Mark Watson timed his day's walking around the golden hour - that time when the light is best suited for photography. Photo: Supplied

Mark Watson has completed an epic project: photographing the Te Araroa Trail. Alistair Hall finds out what it was all about

A far as jobs go, it’s got to be up there with the best. Walking the length of New Zealand, taking photos as you meander through coast, forest and mountain landscapes then publishing a book about it. Who wouldn’t want that gig?

Considering the gig involves being away from home for six months, walking 3000km while carrying 8kg of camera gear on top of your regular tramping kit, not to mention the difficulty of taking just one photo worthy of publication in a glossy coffee table book let alone more than 350, and for most the lustre of the world’s best job will have totally worn off shortly after starting.

Not for Mark Watson, who walked the Te Araroa Trail earlier this year with the express purpose of photographing the journey for his pictorial book Te Araroa.

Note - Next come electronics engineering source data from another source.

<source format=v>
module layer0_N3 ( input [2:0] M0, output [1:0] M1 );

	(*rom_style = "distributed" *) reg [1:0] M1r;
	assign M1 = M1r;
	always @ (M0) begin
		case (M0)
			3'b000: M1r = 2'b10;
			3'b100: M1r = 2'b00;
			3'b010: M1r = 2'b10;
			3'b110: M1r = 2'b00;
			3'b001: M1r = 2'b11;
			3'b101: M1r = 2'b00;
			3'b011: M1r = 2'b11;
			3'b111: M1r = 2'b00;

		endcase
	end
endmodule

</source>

While most Te Araroa walkers might plan to walk a certain distance each day, Watson’s entire journey was centred around shooting times and optimising the ‘golden hour’ – that hour after sunrise and before sunset where the light is softer and produces less contrast. That meant he woke before dawn every day and often pitched his tent on random summits and in the bush away from the regular campsites so he could be sure to photograph a scene at the right time. This meant 3am starts weren’t uncommon, nor was knocking off for the day after 9pm.

“There were days when it felt too much like work and some days I felt a weight had been lifted from my shoulders when I had taken a good shot,” he says. “I was always in constant awareness mode, thinking about how I could best convey what that section of trail was like.”

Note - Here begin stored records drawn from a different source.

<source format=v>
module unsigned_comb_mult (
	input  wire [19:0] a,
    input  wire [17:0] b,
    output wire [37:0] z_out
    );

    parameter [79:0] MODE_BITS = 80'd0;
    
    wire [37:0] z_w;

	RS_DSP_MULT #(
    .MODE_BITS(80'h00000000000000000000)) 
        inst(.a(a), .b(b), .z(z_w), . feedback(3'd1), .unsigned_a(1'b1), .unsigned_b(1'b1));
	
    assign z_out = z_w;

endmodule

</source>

The effort has been worth it. Watson’s ability to capture unique angles, fresh perspectives and enticing scenes mark him as one of New Zealand’s best outdoor photographers. There’s little in the way of ‘artistry’ in his book, rather a keen photographer’s eye and an understanding of what makes a good shot and will appeal to viewers. The result is a large-format book that would inspire the most laid back couch potato to lace up a pair of boots and go tramping.

Watson, whose images have often graced the cover of Wilderness, decided early into his project that readers would experience Te Araroa as he did. He resisted the urge to use “crazy focal lengths and funny perspectives”.

“I wanted it to be quite honest and straight up imagery,” he says. He made the best of the conditions he experienced, rather than return another day to get the perfect shot.  “It had to be a visual narrative of what was happening while I was walking,” he explains. “I photographed the conditions I got so it was more about the subject and telling the story of the landscape and the trail, the things you see and interact with.”

Like many who walk long-distance trails, Watson found his six month tramp a transformative event. “It was a very affirming experience, both physically and mentally, to maintain that focus and the discipline around making a photography project for the entire length of the trail,” he says. “The fact my pack was quite a bit heavier than your average Te Araroa walker, made it hard work. I couldn’t just absolutely fang it and knock out 50km in a day. But having it harder was a good thing.”

Now his book is finished and the frantic photo selection over, Watson has had time to reflect on his 3000km tramp. He’s keen to go back and walk the trail again.

“I’d like to do it again like a normal person,” he says. “Without it being work. Without that daily pressure. To relax in the evenings and to do it with a really light pack.”